The history of the Federation in Russia is a pendulum-like process. The change of the vectors of development is conditioned in it by the specific combination of centrifugal and centripetal tendencies of state system, because despite the variety of models of federal states, the dynamics of its development is reduced in the end to the fragile balance between the two ‘extreme’ (wing) forms of state structure: confederation, that is the break-up on the practically sovereign territories, and unitary centralized state, that embodied in itself the deep trends of state building, those Scylla and Charybdis, who send to the bottom more than one generation of federalists.

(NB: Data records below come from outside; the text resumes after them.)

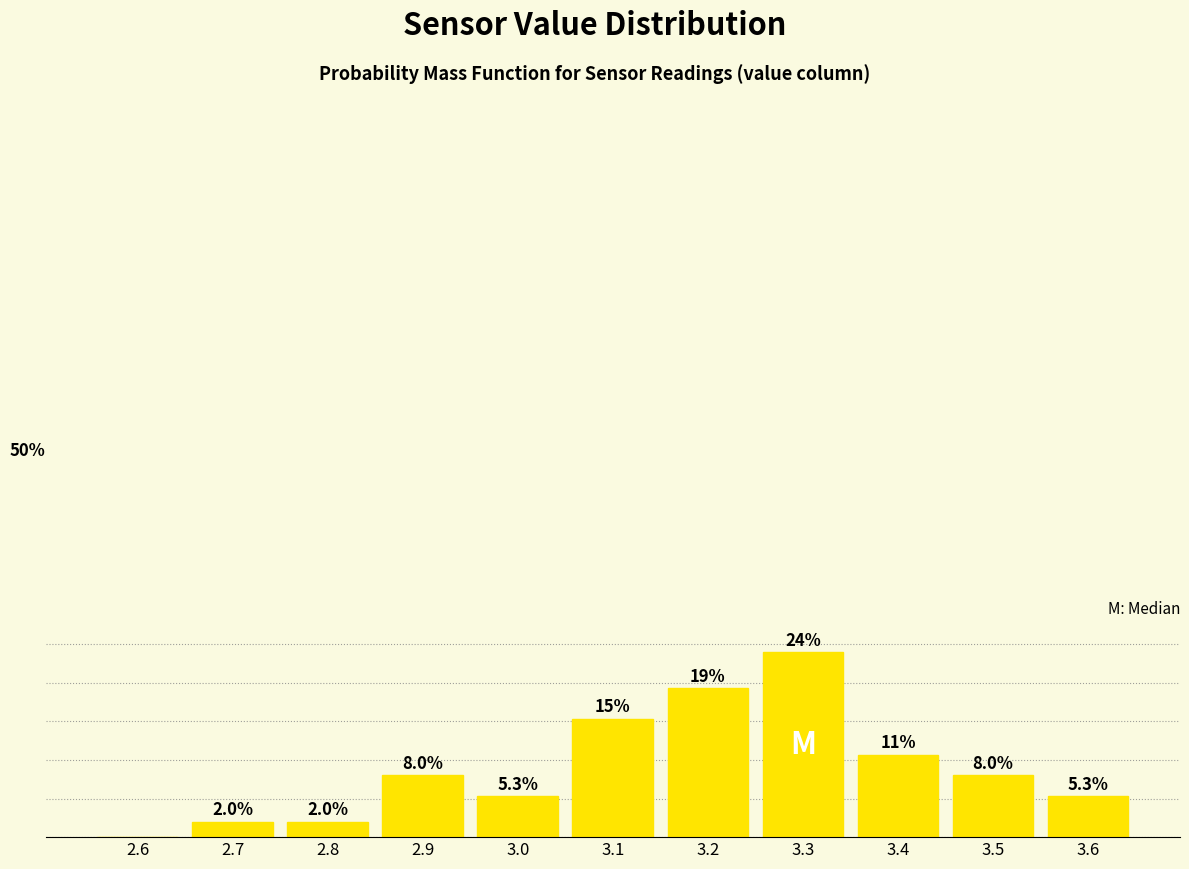

Are the bars horizontal?

No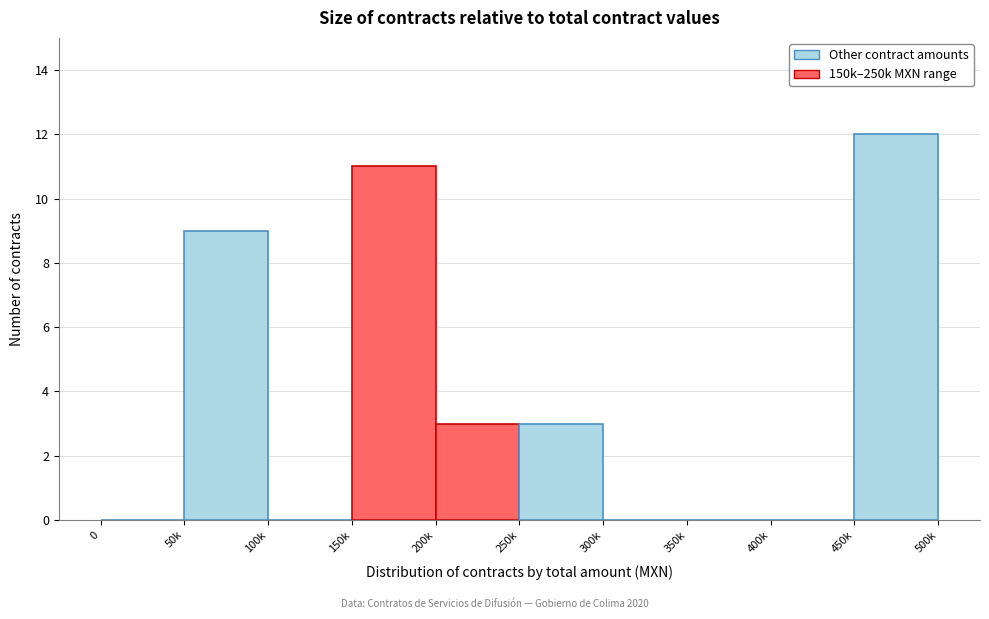

Reading left to right, list all the values displayed in this chart.

0=0	50k=9	100k=0	150k=11	200k=3	250k=3	300k=0	350k=0	400k=0	450k=12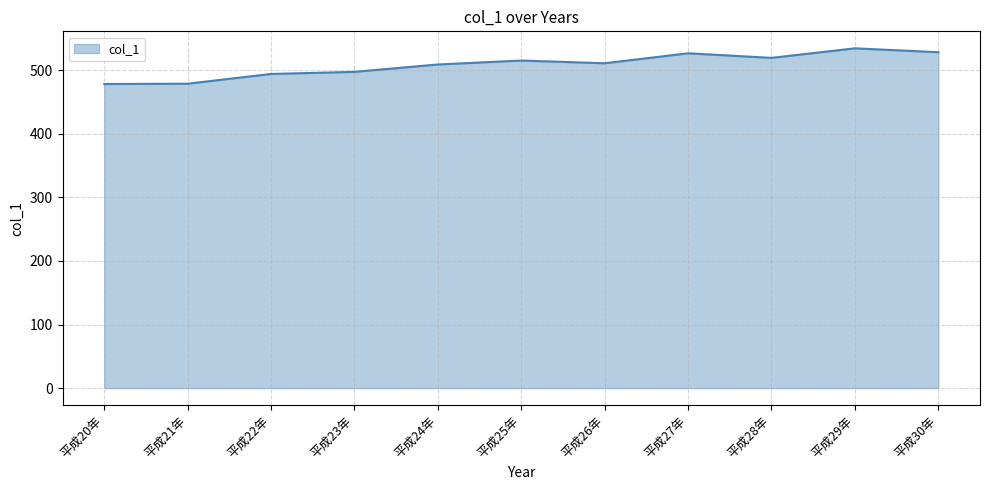

What value does the data have at 平成28年?

519.2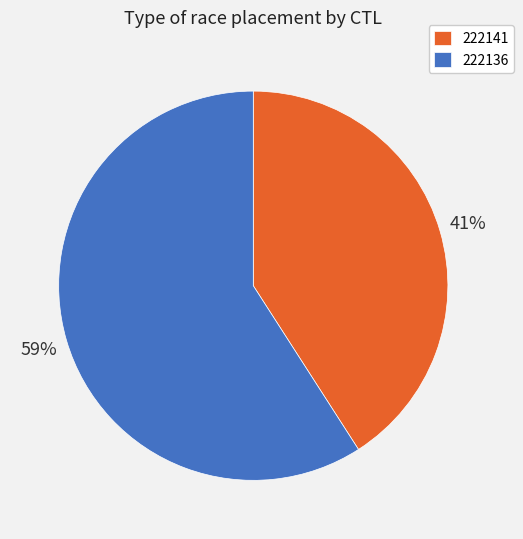

To the nearest percent, what is the difference between the 222141 and 222136 slice percentages?

18%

In this connection appears the problem of reception of foreign experience – which seems to be a rather difficult and contradictory process, full of many ‘under-water rocks’. Let us take as an example such a developed democratic country as Austria, whose federal structure is not loaded any more with the problem of maintenance of democratic bases of state system to such an extent, that if one day the question of unitarism would rise, the Austrian democracy would not incur any significant losses. Indirectly this is proved by the fact that within the limits of the Bundesrat’s work the proper interests of the Länder are put on the back burner, giving up their place to the further development of the party system, to the party clubs, and so on. The main obligation to guarantee the balance of the system lies exactly in the sphere of activity of political parties, and this fact is also proved by the significance which acquire personal characteristics of party leadership – it is a well-known fact that recently Austria has attracted the attention of the international community because of careless (indiscreet) statements (declaration) of one of the party leaders. We can imagine the refraction the Austrian experience of federalism would have in Russia: taking into account the permanent weakness of the Russian party system, the transposition of the heaviness of the democratic reforms on her ‘fragile shoulders’ can end with the total (absolute, full) crash (failure) of Russian parliamentarism, since the party in power invested with enormous authorities would not adequately represent the Russian people, and this fact would lead to the increased authoritarianism of power with all following consequences.

It is obvious that the problems of building the federalism in Russia are by no means the structural problems of federalism itself, but rather the reflection of the more deep-laid processes that occur (go on) in the Russian society. The foregoing description however does not stand for the refusal of the reception of the foreign experience of federalism, especially as the Russian experience in that sphere is obviously not sufficient. The foreign experience should be taken into account in the process of modernization of the Russian Federation, but this should be done very carefully (cautiously), without blind and very frequently formalistic copying of the alien legal constructions.

The present-day heel of the Federation over strengthening the centralization is the process that was predetermined by the preceding development. The most important thing is not to allow spreading of the negative factors of centralization, so that the inevitable ‘wave’ of chaos that follows it would not have the destructive influence on the perspectives of the development of the Russian state system that we could clearly observe in the last decade of the XX century. And if the future of the Federation is concerned, it is possibly not very clear, as however, the future of the state system itself: Russia will either be a Federation (and democratic legal state at the same time), or it will turn into some post-Russian territory (space). Tercium non datur.